Bay de Noc Township is a civil township of Delta County in the U.S. state of Michigan. As of the 2020 census, the township population was 300, slightly down from 305 at the 2010 census. The township covers the southern portion of the Stonington Peninsula separating Little Bay de Noc and Big Bay de Noc on Lake Michigan. The name is derived from the Noquet Indians.

Ensign Township is to the north and Escanaba is to the west across the Little Bay de Noc.

==Communities==
- Stonington is an unincorporated community near the southern end of the peninsula at . Stonington is the site of the 40 ft Peninsula Point Lighthouse.

==Geography==
According to the United States Census Bureau, the township has a total area of 91.1 sqmi, of which 67.5 sqmi is land and 23.6 sqmi (25.88%) is water.

==Demographics==
As of the census of 2000, there were 329 people, 153 households, and 104 families residing in the township. The population density was 4.9 PD/sqmi. There were 528 housing units at an average density of 7.8 /sqmi. The racial makeup of the township was 96.96% White, 0.61% Native American, and 2.43% from two or more races.

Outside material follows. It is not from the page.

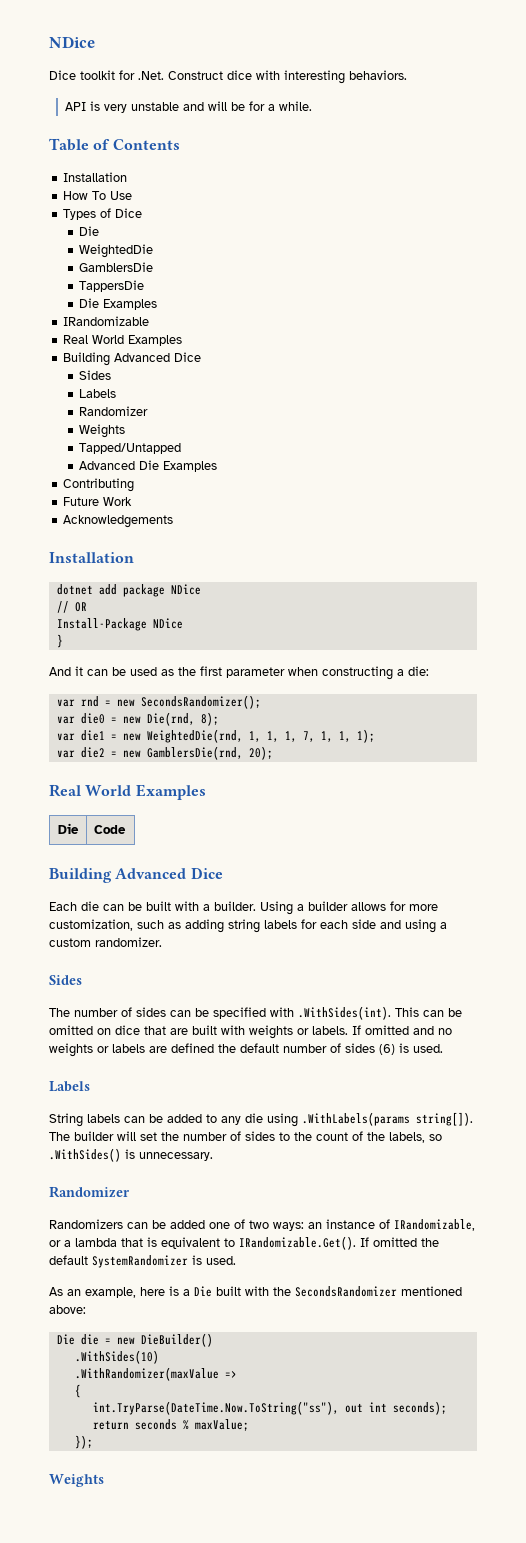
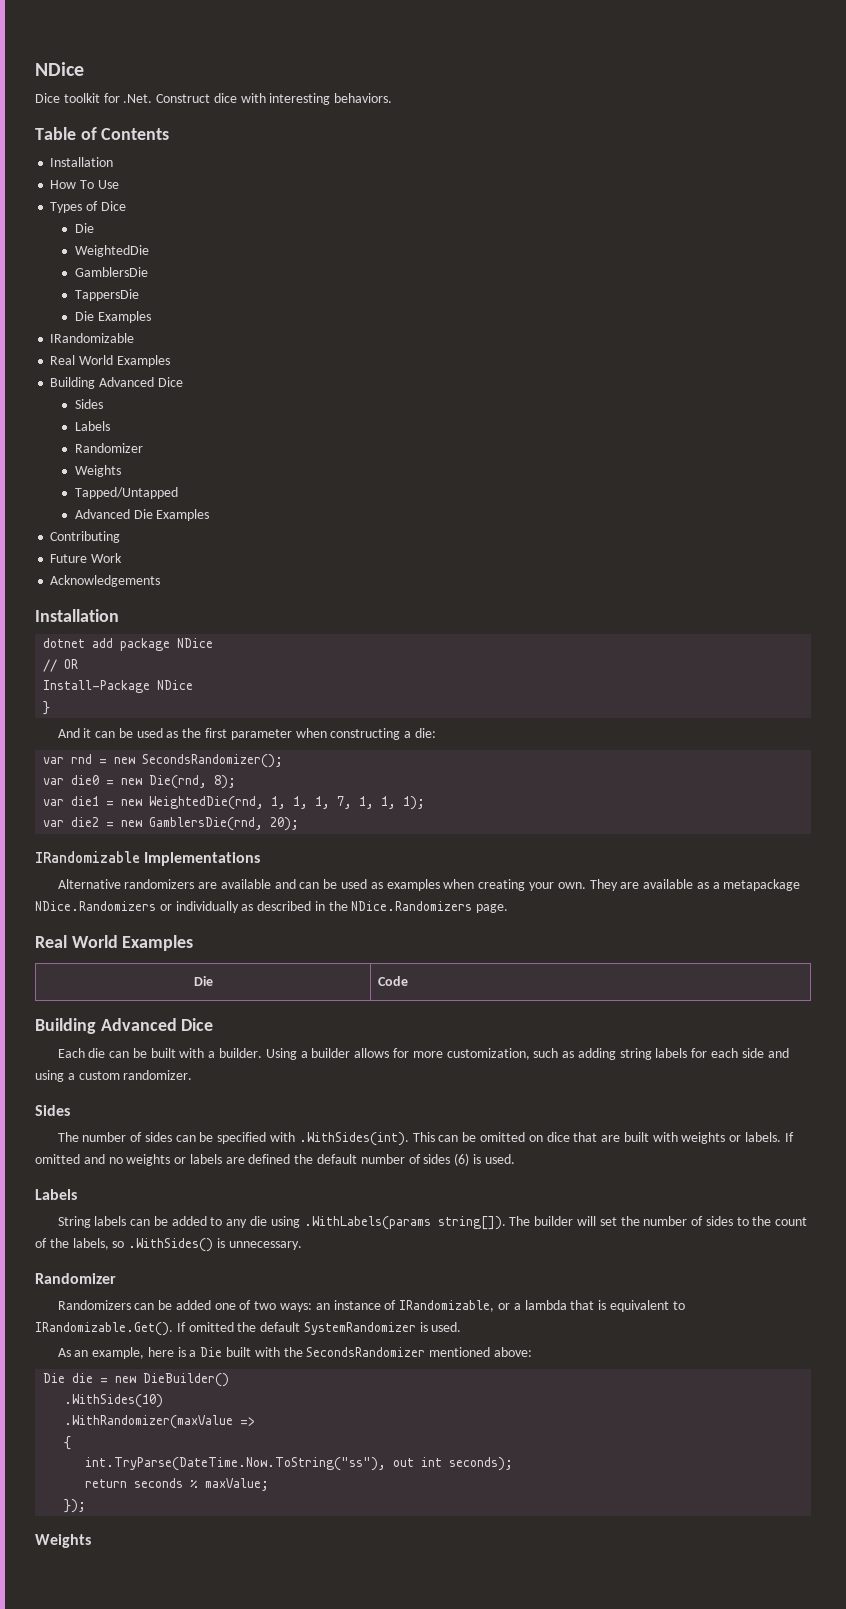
[65,101,313,113] // API is very unstable and will be for a while. -> (393, 98) none
(273, 753) none -> [35,851,261,866] [57,879,801,891] [35,901,509,913] // IRandomizable Implementations // Alternative randomizers are available and can be used as examples when creating your own. They are available as a metapackage NDice.Randomizers or individually as described in the NDice.Randomizers page.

There were 153 households, out of which 15.0% had children under the age of 18 living with them, 64.1% were married couples living together, 2.6% had a female householder with no husband present, and 31.4% were non-families. 25.5% of all households were made up of individuals, and 9.2% had someone living alone who was 65 years of age or older. The average household size was 2.15 and the average family size was 2.56.

In the township the population was spread out, with 13.4% under the age of 18, 4.9% from 18 to 24, 19.1% from 25 to 44, 38.6% from 45 to 64, and 24.0% who were 65 years of age or older. The median age was 51 years. For every 100 females, there were 113.6 males. For every 100 females age 18 and over, there were 112.7 males.

The median income for a household in the township was $33,571, and the median income for a family was $43,250. Males had a median income of $43,750 versus $30,250 for females. The per capita income for the township was $24,472. About 1.7% of families and 7.0% of the population were below the poverty line, including 8.2% of those under age 18 and 10.6% of those age 65 or over.

Fire Coverage is provided by the Masonville Township Fire Department due to a paid contract between Masonville and Bay De Noc townships. EMS coverage is provided by Masonville EMS.